#### [Task data]
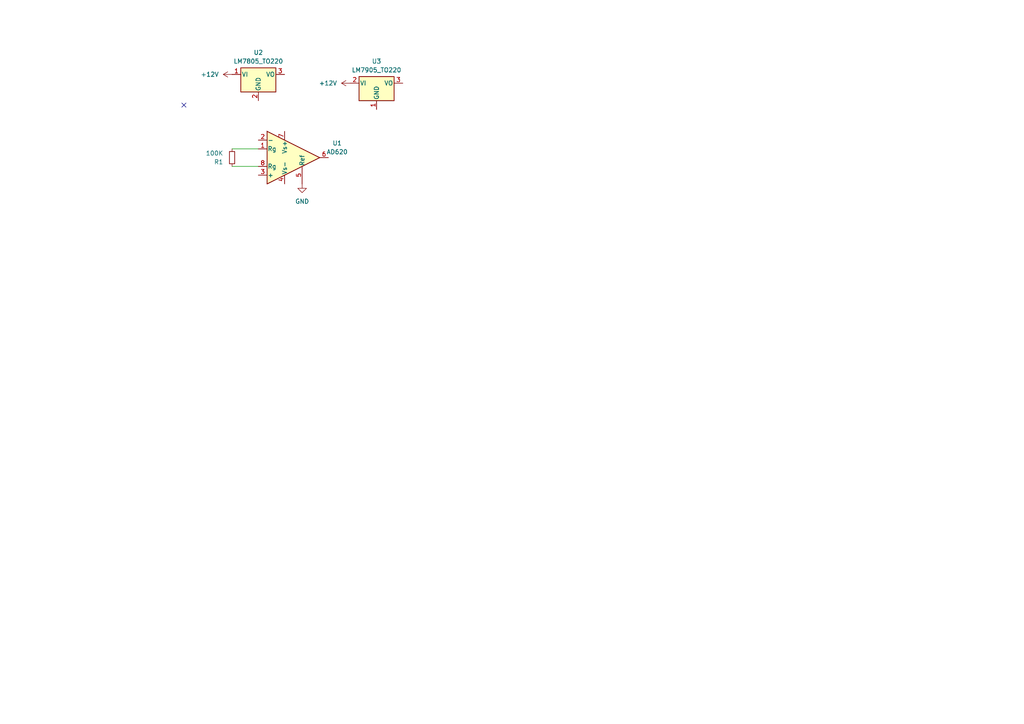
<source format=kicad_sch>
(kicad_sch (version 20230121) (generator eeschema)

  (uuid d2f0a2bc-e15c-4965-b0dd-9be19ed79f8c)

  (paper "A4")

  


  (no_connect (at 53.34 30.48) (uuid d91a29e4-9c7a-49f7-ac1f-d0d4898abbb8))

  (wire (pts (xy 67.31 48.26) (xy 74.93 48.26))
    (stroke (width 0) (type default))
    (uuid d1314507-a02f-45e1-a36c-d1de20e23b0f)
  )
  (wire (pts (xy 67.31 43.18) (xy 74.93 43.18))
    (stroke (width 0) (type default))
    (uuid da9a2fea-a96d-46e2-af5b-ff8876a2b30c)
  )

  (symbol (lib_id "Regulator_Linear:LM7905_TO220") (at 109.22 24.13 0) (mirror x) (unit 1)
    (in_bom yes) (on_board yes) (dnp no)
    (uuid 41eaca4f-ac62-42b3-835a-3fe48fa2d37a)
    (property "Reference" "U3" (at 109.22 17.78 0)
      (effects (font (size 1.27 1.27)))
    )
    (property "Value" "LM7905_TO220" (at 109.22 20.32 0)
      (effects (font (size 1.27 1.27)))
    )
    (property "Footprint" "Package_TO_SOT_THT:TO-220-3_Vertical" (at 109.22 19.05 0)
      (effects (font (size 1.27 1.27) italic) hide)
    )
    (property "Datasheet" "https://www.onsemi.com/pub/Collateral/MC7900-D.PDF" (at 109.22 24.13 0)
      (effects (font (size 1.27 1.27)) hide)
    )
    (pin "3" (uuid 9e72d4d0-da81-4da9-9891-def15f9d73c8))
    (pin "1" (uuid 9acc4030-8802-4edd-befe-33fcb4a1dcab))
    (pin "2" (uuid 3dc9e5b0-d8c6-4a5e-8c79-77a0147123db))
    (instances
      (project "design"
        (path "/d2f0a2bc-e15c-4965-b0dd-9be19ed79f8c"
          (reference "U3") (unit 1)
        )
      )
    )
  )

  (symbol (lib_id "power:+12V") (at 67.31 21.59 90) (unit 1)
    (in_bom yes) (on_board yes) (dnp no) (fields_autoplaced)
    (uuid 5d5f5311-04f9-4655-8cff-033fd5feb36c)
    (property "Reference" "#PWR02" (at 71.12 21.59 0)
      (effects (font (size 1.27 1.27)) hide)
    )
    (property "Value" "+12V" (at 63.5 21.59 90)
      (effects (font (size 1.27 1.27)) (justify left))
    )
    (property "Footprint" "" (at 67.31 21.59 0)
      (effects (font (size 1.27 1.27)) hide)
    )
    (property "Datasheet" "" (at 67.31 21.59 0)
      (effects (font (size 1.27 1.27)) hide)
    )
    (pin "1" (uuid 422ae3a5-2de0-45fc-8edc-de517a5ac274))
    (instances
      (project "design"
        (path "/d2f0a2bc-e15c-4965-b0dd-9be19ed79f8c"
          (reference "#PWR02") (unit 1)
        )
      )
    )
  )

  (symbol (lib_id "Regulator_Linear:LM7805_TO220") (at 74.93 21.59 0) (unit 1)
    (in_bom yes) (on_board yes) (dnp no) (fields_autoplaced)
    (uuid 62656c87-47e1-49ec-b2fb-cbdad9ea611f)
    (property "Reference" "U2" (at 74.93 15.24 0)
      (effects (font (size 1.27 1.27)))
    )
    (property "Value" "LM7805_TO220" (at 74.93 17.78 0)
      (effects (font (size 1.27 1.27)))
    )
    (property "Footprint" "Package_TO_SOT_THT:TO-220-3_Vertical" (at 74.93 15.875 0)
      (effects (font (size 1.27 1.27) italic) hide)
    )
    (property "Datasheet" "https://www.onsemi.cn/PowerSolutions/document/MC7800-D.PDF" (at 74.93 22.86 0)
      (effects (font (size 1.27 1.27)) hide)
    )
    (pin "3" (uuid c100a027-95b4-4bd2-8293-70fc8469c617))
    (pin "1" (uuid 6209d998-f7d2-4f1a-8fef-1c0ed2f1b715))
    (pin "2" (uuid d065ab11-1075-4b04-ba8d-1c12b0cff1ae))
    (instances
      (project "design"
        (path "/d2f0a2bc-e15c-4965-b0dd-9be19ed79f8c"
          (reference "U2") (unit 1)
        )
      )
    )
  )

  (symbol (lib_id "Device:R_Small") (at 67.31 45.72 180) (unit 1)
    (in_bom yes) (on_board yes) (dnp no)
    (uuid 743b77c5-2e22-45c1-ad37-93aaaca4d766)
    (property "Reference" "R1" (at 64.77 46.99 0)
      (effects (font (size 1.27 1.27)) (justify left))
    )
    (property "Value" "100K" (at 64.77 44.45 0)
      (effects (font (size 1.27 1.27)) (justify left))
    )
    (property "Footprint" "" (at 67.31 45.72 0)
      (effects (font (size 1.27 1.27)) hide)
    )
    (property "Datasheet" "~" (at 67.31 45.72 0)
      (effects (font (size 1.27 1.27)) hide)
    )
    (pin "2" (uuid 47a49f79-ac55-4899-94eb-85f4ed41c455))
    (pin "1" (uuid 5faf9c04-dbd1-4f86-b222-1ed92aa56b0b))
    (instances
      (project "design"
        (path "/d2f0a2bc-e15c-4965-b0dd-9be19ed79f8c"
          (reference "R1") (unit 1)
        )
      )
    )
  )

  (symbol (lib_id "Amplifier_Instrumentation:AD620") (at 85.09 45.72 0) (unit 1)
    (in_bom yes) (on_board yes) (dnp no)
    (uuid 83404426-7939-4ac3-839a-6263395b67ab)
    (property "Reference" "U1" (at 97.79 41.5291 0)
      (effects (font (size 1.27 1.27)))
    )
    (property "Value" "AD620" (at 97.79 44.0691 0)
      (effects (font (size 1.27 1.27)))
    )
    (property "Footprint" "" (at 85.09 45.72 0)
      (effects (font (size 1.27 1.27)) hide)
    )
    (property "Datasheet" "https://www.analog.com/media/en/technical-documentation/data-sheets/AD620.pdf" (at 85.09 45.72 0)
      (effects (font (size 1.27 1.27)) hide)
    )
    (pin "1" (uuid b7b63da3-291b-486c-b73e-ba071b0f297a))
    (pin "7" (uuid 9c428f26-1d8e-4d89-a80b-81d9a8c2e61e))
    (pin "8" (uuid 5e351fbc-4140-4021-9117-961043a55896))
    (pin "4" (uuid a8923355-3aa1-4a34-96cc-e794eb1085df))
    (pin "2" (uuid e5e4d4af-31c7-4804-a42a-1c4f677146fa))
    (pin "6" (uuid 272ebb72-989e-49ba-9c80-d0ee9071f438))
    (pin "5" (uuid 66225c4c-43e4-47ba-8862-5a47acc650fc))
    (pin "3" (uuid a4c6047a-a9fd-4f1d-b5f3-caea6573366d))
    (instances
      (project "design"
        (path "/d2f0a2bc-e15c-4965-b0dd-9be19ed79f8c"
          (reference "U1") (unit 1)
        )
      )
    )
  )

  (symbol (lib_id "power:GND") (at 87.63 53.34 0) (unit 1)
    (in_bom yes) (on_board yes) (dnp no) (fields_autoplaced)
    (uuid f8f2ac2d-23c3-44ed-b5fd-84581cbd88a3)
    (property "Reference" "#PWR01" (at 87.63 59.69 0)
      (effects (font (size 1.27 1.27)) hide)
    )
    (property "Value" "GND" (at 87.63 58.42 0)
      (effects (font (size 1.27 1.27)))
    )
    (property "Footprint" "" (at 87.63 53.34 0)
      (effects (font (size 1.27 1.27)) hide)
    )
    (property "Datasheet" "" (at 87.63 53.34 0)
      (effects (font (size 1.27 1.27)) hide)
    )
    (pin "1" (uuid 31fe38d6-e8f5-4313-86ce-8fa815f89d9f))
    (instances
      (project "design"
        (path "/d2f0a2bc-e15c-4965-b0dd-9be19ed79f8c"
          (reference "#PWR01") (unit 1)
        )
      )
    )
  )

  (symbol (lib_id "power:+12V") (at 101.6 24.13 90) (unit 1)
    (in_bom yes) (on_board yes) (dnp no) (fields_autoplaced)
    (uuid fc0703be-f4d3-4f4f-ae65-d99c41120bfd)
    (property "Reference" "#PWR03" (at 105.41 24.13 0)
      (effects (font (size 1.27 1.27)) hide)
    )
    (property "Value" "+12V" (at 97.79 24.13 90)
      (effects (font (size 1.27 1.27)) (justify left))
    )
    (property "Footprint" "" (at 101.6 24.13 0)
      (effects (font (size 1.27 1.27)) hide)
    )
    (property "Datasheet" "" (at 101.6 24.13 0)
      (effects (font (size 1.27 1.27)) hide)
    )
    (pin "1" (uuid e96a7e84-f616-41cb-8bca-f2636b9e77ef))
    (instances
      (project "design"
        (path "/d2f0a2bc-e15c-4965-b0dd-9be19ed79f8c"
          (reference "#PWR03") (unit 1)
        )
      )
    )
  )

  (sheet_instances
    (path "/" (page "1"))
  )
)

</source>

#### [Exercise details]
Could you restate, word for word, the lines above from the one with "(no_connect (at 53.34" to the one with "(uuid 41eaca4f-ac62-42b3-835a-3fe48fa2d37a)", both included?

#### [Task answer]
  (no_connect (at 53.34 30.48) (uuid d91a29e4-9c7a-49f7-ac1f-d0d4898abbb8))

  (wire (pts (xy 67.31 48.26) (xy 74.93 48.26))
    (stroke (width 0) (type default))
    (uuid d1314507-a02f-45e1-a36c-d1de20e23b0f)
  )
  (wire (pts (xy 67.31 43.18) (xy 74.93 43.18))
    (stroke (width 0) (type default))
    (uuid da9a2fea-a96d-46e2-af5b-ff8876a2b30c)
  )

  (symbol (lib_id "Regulator_Linear:LM7905_TO220") (at 109.22 24.13 0) (mirror x) (unit 1)
    (in_bom yes) (on_board yes) (dnp no)
    (uuid 41eaca4f-ac62-42b3-835a-3fe48fa2d37a)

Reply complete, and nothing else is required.